* _PERMINTAAN KERJA_
Tuliskan kembali semua baris teks dari setiap entri di bawah ini tanpa mengubah satu huruf pun. Jangan sertakan gambarnya dalam jawaban.

* _KUTIPAN DATASET_
-------------------------
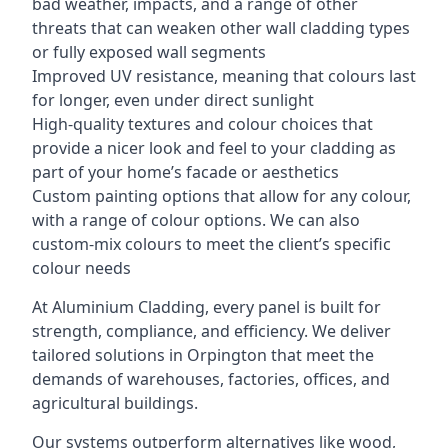
bad weather, impacts, and a range of other
threats that can weaken other wall cladding types
or fully exposed wall segments
Improved UV resistance, meaning that colours last
for longer, even under direct sunlight
High-quality textures and colour choices that
provide a nicer look and feel to your cladding as
part of your home’s facade or aesthetics
Custom painting options that allow for any colour,
with a range of colour options. We can also
custom-mix colours to meet the client’s specific
colour needs
At Aluminium Cladding, every panel is built for
strength, compliance, and efficiency. We deliver
tailored solutions in Orpington that meet the
demands of warehouses, factories, offices, and
agricultural buildings.
Our systems outperform alternatives like wood,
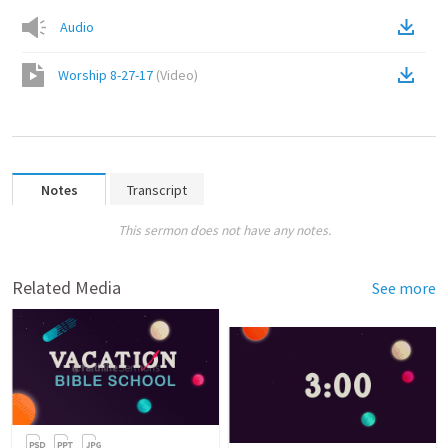
Audio
Worship 8-27-17
(
Video
)
Notes
Transcript
This sermon does not have any notes.
Related Media
See more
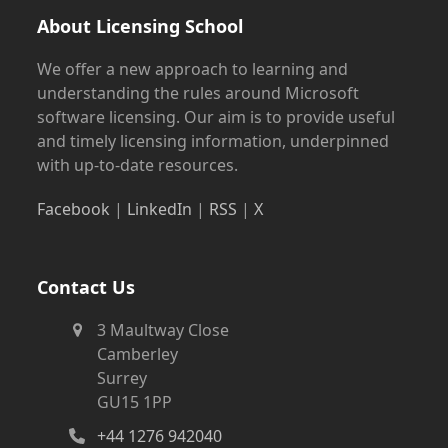
About Licensing School
We offer a new approach to learning and
understanding the rules around Microsoft
software licensing. Our aim is to provide useful
and timely licensing information, underpinned
with up-to-date resources.
Facebook
|
LinkedIn
|
RSS
|
X
Contact Us
3 Maultway Close
Camberley
Surrey
GU15 1PP
+44 1276 942040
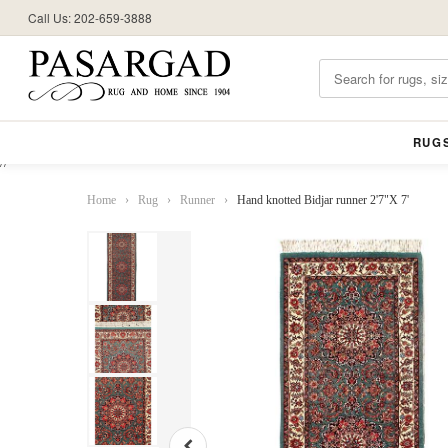
Call Us: 202-659-3888
RUG
//
Home
›
Rug
›
Runner
›
Hand knotted Bidjar runner 2'7"X 7'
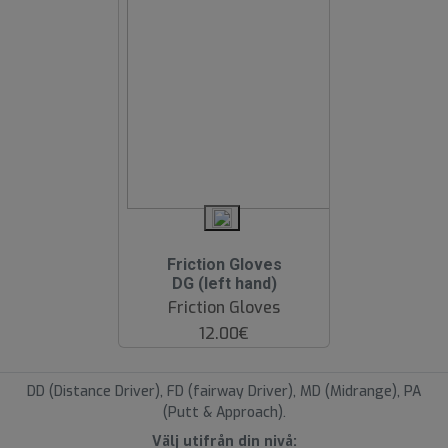
Friction Gloves
DG (left hand)
Friction Gloves
12.00€
DD (Distance Driver), FD (fairway Driver), MD (Midrange), PA
(Putt & Approach).
Välj utifrån din nivå:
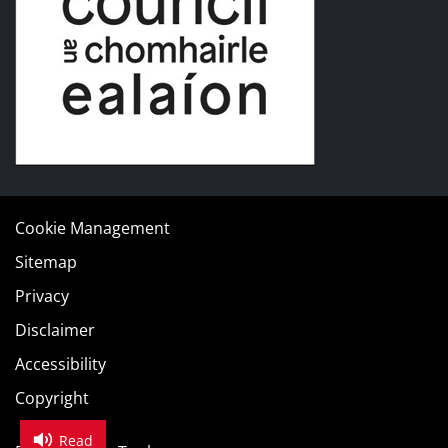
Cookie Management
Sitemap
Privacy
Disclaimer
Accessibility
Copyright
Read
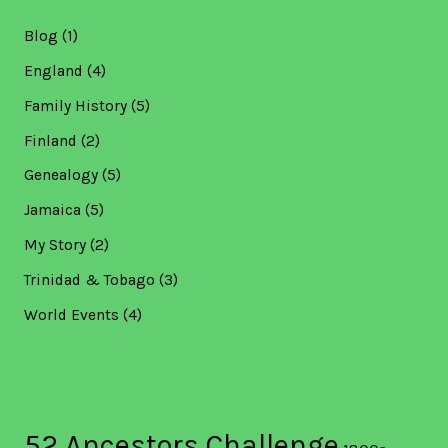
Blog
(1)
England
(4)
Family History
(5)
Finland
(2)
Genealogy
(5)
Jamaica
(5)
My Story
(2)
Trinidad & Tobago
(3)
World Events
(4)
52 Ancestors Challenge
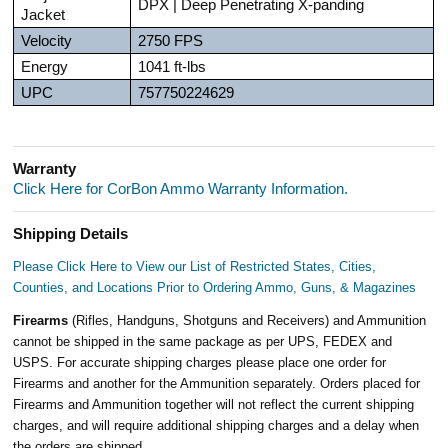
DPX | Deep Penetrating X-panding
Jacket
Velocity
2750 FPS
Energy
1041 ft-lbs
UPC
757750224629
Warranty
Click Here for CorBon Ammo Warranty Information.
Shipping Details
Please Click Here to View our List of Restricted States, Cities,
Counties, and Locations Prior to Ordering Ammo, Guns, & Magazines
Firearms
(Rifles, Handguns, Shotguns and Receivers) and Ammunition
cannot be shipped in the same package as per UPS, FEDEX and
USPS. For accurate shipping charges please place one order for
Firearms and another for the Ammunition separately. Orders placed for
Firearms and Ammunition together will not reflect the current shipping
charges, and will require additional shipping charges and a delay when
the orders are shipped.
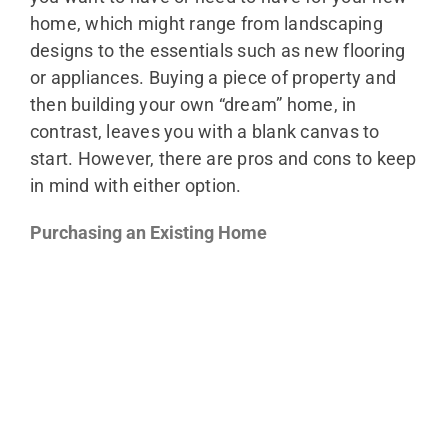
home, which might range from landscaping
designs to the essentials such as new flooring
or appliances. Buying a piece of property and
then building your own “dream” home, in
contrast, leaves you with a blank canvas to
start. However, there are pros and cons to keep
in mind with either option.
Purchasing an Existing Home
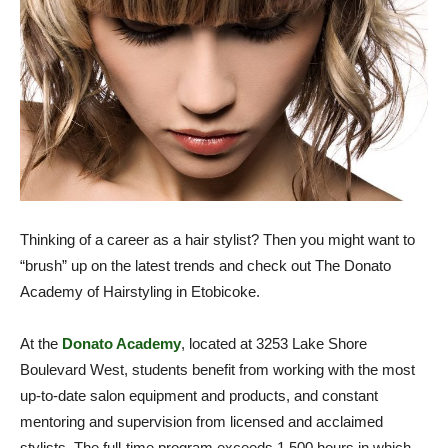
Thinking of a career as a hair stylist? Then you might want to
“brush” up on the latest trends and check out The Donato
Academy of Hairstyling in Etobicoke.
At the
Donato Academy
, located at 3253 Lake Shore
Boulevard West, students benefit from working with the most
up-to-date salon equipment and products, and constant
mentoring and supervision from licensed and acclaimed
stylists. The full-time program exceeds 1,500 hours in which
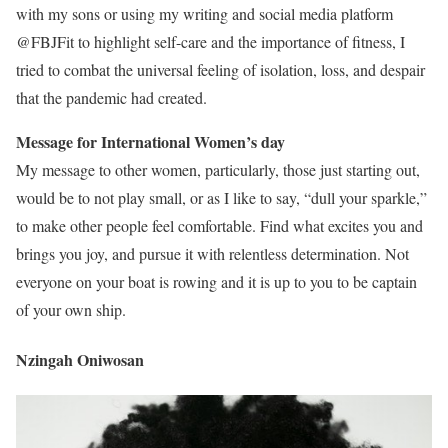
with my sons or using my writing and social media platform
@FBJFit to highlight self-care and the importance of fitness, I
tried to combat the universal feeling of isolation, loss, and despair
that the pandemic had created.
Message for International Women’s day
My message to other women, particularly, those just starting out,
would be to not play small, or as I like to say, “dull your sparkle,”
to make other people feel comfortable. Find what excites you and
brings you joy, and pursue it with relentless determination. Not
everyone on your boat is rowing and it is up to you to be captain
of your own ship.
Nzingah Oniwosan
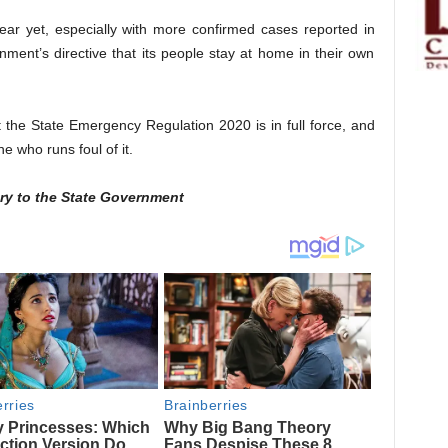
lear yet, especially with more confirmed cases reported in
ment’s directive that its people stay at home in their own
the State Emergency Regulation 2020 is in full force, and
ne who runs foul of it.
ry to the State Government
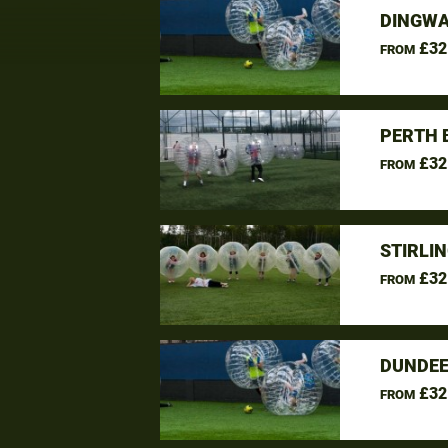
DINGWA
£32
FROM
PERTH 
£32
FROM
STIRLI
£32
FROM
DUNDEE
£32
FROM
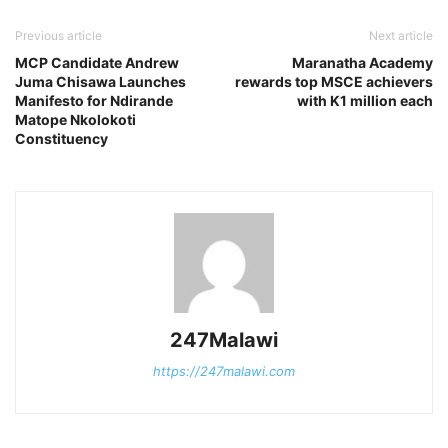
Previous article
Next article
MCP Candidate Andrew
Maranatha Academy
Juma Chisawa Launches
rewards top MSCE achievers
Manifesto for Ndirande
with K1 million each
Matope Nkolokoti
Constituency
247Malawi
https://247malawi.com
-------------------------
* _HASIL LATIHAN_
bad weather, impacts, and a range of other
threats that can weaken other wall cladding types
or fully exposed wall segments
Improved UV resistance, meaning that colours last
for longer, even under direct sunlight
High-quality textures and colour choices that
provide a nicer look and feel to your cladding as
part of your home’s facade or aesthetics
Custom painting options that allow for any colour,
with a range of colour options. We can also
custom-mix colours to meet the client’s specific
colour needs
At Aluminium Cladding, every panel is built for
strength, compliance, and efficiency. We deliver
tailored solutions in Orpington that meet the
demands of warehouses, factories, offices, and
agricultural buildings.
Our systems outperform alternatives like wood,
Audio
Worship 8-27-17
(
Video
)
Notes
Transcript
This sermon does not have any notes.
Related Media
See more
About Licensing School
We offer a new approach to learning and
understanding the rules around Microsoft
software licensing. Our aim is to provide useful
and timely licensing information, underpinned
with up-to-date resources.
Facebook
|
LinkedIn
|
RSS
|
X
Contact Us
3 Maultway Close
Camberley
Surrey
GU15 1PP
+44 1276 942040
Call Us: 202-659-3888
RUG
//
Home
›
Rug
›
Runner
›
Hand knotted Bidjar runner 2'7"X 7'
Friction Gloves
DG (left hand)
Friction Gloves
12.00€
DD (Distance Driver), FD (fairway Driver), MD (Midrange), PA
(Putt & Approach).
Välj utifrån din nivå:
Cookie Management
Sitemap
Privacy
Disclaimer
Accessibility
Copyright
Read
Blog
(1)
England
(4)
Family History
(5)
Finland
(2)
Genealogy
(5)
Jamaica
(5)
My Story
(2)
Trinidad & Tobago
(3)
World Events
(4)
52 Ancestors Challenge
DPX | Deep Penetrating X-panding
Jacket
Velocity
2750 FPS
Energy
1041 ft-lbs
UPC
757750224629
Warranty
Click Here for CorBon Ammo Warranty Information.
Shipping Details
Please Click Here to View our List of Restricted States, Cities,
Counties, and Locations Prior to Ordering Ammo, Guns, & Magazines
Firearms
(Rifles, Handguns, Shotguns and Receivers) and Ammunition
cannot be shipped in the same package as per UPS, FEDEX and
USPS. For accurate shipping charges please place one order for
Firearms and another for the Ammunition separately. Orders placed for
Firearms and Ammunition together will not reflect the current shipping
charges, and will require additional shipping charges and a delay when
the orders are shipped.
home, which might range from landscaping
designs to the essentials such as new flooring
or appliances. Buying a piece of property and
then building your own “dream” home, in
contrast, leaves you with a blank canvas to
start. However, there are pros and cons to keep
in mind with either option.
Purchasing an Existing Home
Thinking of a career as a hair stylist? Then you might want to
“brush” up on the latest trends and check out The Donato
Academy of Hairstyling in Etobicoke.
At the
Donato Academy
, located at 3253 Lake Shore
Boulevard West, students benefit from working with the most
up-to-date salon equipment and products, and constant
mentoring and supervision from licensed and acclaimed
stylists. The full-time program exceeds 1,500 hours in which
with my sons or using my writing and social media platform
@FBJFit to highlight self-care and the importance of fitness, I
tried to combat the universal feeling of isolation, loss, and despair
that the pandemic had created.
Message for International Women’s day
My message to other women, particularly, those just starting out,
would be to not play small, or as I like to say, “dull your sparkle,”
to make other people feel comfortable. Find what excites you and
brings you joy, and pursue it with relentless determination. Not
everyone on your boat is rowing and it is up to you to be captain
of your own ship.
Nzingah Oniwosan
lear yet, especially with more confirmed cases reported in
ment’s directive that its people stay at home in their own
the State Emergency Regulation 2020 is in full force, and
ne who runs foul of it.
ry to the State Government
DINGWA
£32
FROM
PERTH 
£32
FROM
STIRLI
£32
FROM
DUNDEE
£32
FROM
Previous article
Next article
MCP Candidate Andrew
Maranatha Academy
Juma Chisawa Launches
rewards top MSCE achievers
Manifesto for Ndirande
with K1 million each
Matope Nkolokoti
Constituency
247Malawi
https://247malawi.com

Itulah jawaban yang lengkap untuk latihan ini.